Nothing about the American ugly election is certain and everything is possible. The question of where America is heading, after four years of Trumpian upheaval that culminated in the Great American Disaster of Covid-19, is a riddle wrapped in an enigma. What if November 3 does not offer the political reset that so many voters, observers and America’s allies, or even competitors and opponents, are hoping for?
The daunting question is presented with blunt clarity by Dr. Lindsay Newman, a senior global political analyst with the International Relations Laboratory and an expert on US – China trade. She is highly regarded in Europe, Asia and at the United Nations. “No matter who the next occupant of the White House is, he will inherit a country depleted by the health and economic tragedy of Covid-19, exhausted by tweet storms and at least partly disaffected by the election outcome itself”.
America’s fog of uncertainty is pervasive. Factionalism and disinformation prevail. The lumbering giant, still the world’s largest economy (although perhaps not for long) and militarily by far the most powerful nation on earth, is deeply divided by enmity and unresolved social tensions at home, and by lack of a clear and sustainable strategy, in a rapidly emerging multilateral equilibrium that the United States is not (or not yet) ready to accept.
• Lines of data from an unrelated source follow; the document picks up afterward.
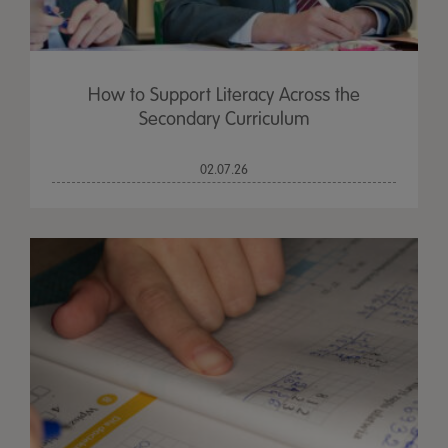
How to Support Literacy Across the
Secondary Curriculum
02.07.26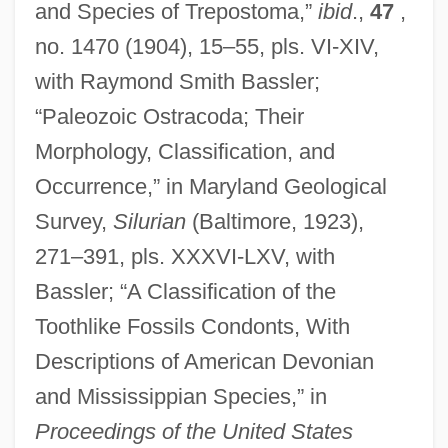
and Species of Trepostoma,”
ibid
.,
47
,
no. 1470 (1904), 15–55, pls. VI-XIV,
with Raymond Smith Bassler;
“Paleozoic Ostracoda; Their
Morphology, Classification, and
Occurrence,” in Maryland Geological
Survey,
Silurian
(Baltimore, 1923),
271–391, pls. XXXVI-LXV, with
Bassler; “A Classification of the
Toothlike Fossils Condonts, With
Descriptions of American Devonian
and Mississippian Species,” in
Proceedings of the United States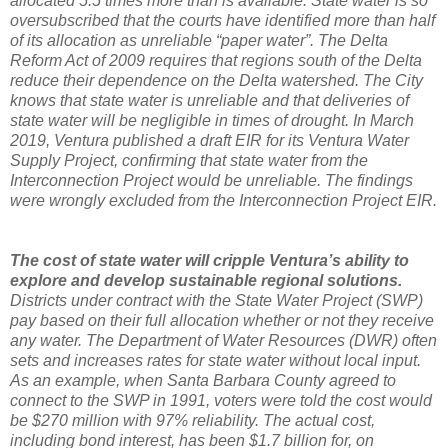
allocated 5.5 times more than is available. State water is so
oversubscribed that the courts have identified more than half
of its allocation as unreliable “paper water”. The Delta
Reform Act of 2009 requires that regions south of the Delta
reduce their dependence on the Delta watershed. The City
knows that state water is unreliable and that deliveries of
state water will be negligible in times of drought. In March
2019, Ventura published a draft EIR for its Ventura Water
Supply Project, confirming that state water from the
Interconnection Project would be unreliable. The findings
were wrongly excluded from the Interconnection Project EIR.
The cost of state water will cripple Ventura’s ability to
explore and develop sustainable regional solutions.
Districts under contract with the State Water Project (SWP)
pay based on their full allocation whether or not they receive
any water. The Department of Water Resources (DWR) often
sets and increases rates for state water without local input.
As an example, when Santa Barbara County agreed to
connect to the SWP in 1991, voters were told the cost would
be $270 million with 97% reliability. The actual cost,
including bond interest, has been $1.7 billion for, on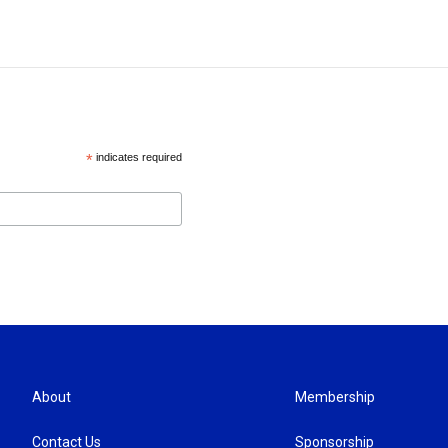
*
indicates required
About
Membership
Contact Us
Sponsorship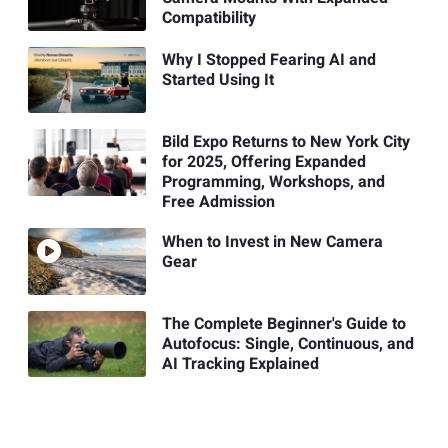
Compatibility
Why I Stopped Fearing AI and
Started Using It
Bild Expo Returns to New York City
for 2025, Offering Expanded
Programming, Workshops, and
Free Admission
When to Invest in New Camera
Gear
The Complete Beginner's Guide to
Autofocus: Single, Continuous, and
AI Tracking Explained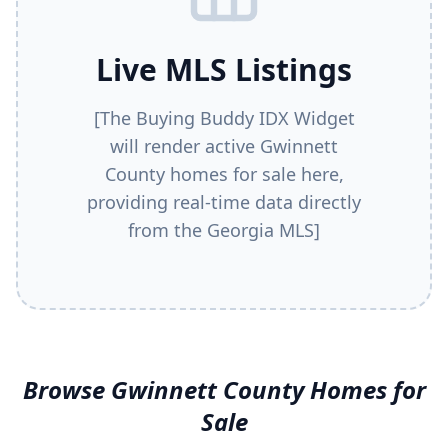
Live MLS Listings
[The Buying Buddy IDX Widget
will render active
Gwinnett
County
homes for sale here,
providing real-time data directly
from the Georgia MLS]
Browse
Gwinnett County
Homes for
Sale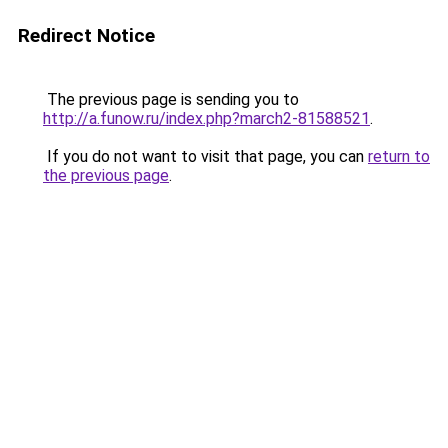
Redirect Notice
The previous page is sending you to
http://a.funow.ru/index.php?march2-81588521
.
If you do not want to visit that page, you can
return to
the previous page
.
Contrary to what the Founding Fathers intended, the constitutional principle of “checks and balances” is eroded. Congress is sidelined and paralyzed by strife. Justice is increasingly politicized. The Executive, meanwhile, is growing more and more assertive and authoritarian. Is this what American voters want?
The answer would appear to be negative. Americans care about their pluralism. They do not want a political system of “guided democracy” resembling the authoritarian regime of Russia under President Putin. Even less, one can argue with certainty, they would accept a political system similar to the one of China where Parliament acts as little more than a rubber stamp of decisions made by the Mandarins of the Central Committee.
It is for these reasons, essentially, that over 92 million Americans decided to vote early. They were either suspicious of manipulations such as postal delays that would be used as an excuse to suppress their vote, or they wanted to ensure that they would not miss the election on account of expected serious overcrowding and health risks due to the Covid-19 pandemic.
According to Dr. Newman, “increasing evidence indicates that November’s election is unlikely to be the political balm for all that ails the US”. One recent poll, in fact, indicated that 40% of college students plan to participate in protests if Trump is reelected in November. The post-election propulsion to unrest in America appears not to be limited to Trump. An estimated 60% of the students polled said that they would confront their peers who, although they were entitled to vote in the election, did not.
Dr. Newman, the political scientist who is also an associate with the Royal Institute of International Affairs at Chatham House in London, says that there is another finding that is even more concerning as an indicator of democratic erosion in the United States. That is, that among Americans identifying as either Democratic or Republicans, “one in three believe that violence could be justified to progress their political party’s objectives.”
Lindsey Newman is a political scientist and an internationalist with no political agenda. She feels entitled to issue a stark warning to her fellow Americans: “As a long-time scholar of electoral violence here’s what I know. If winners repeatedly win and losers repeatedly lose elections, or if winners are perceived to repeatedly win and losers to repeatedly lose, then losers may pursue alternative strategies to access power.”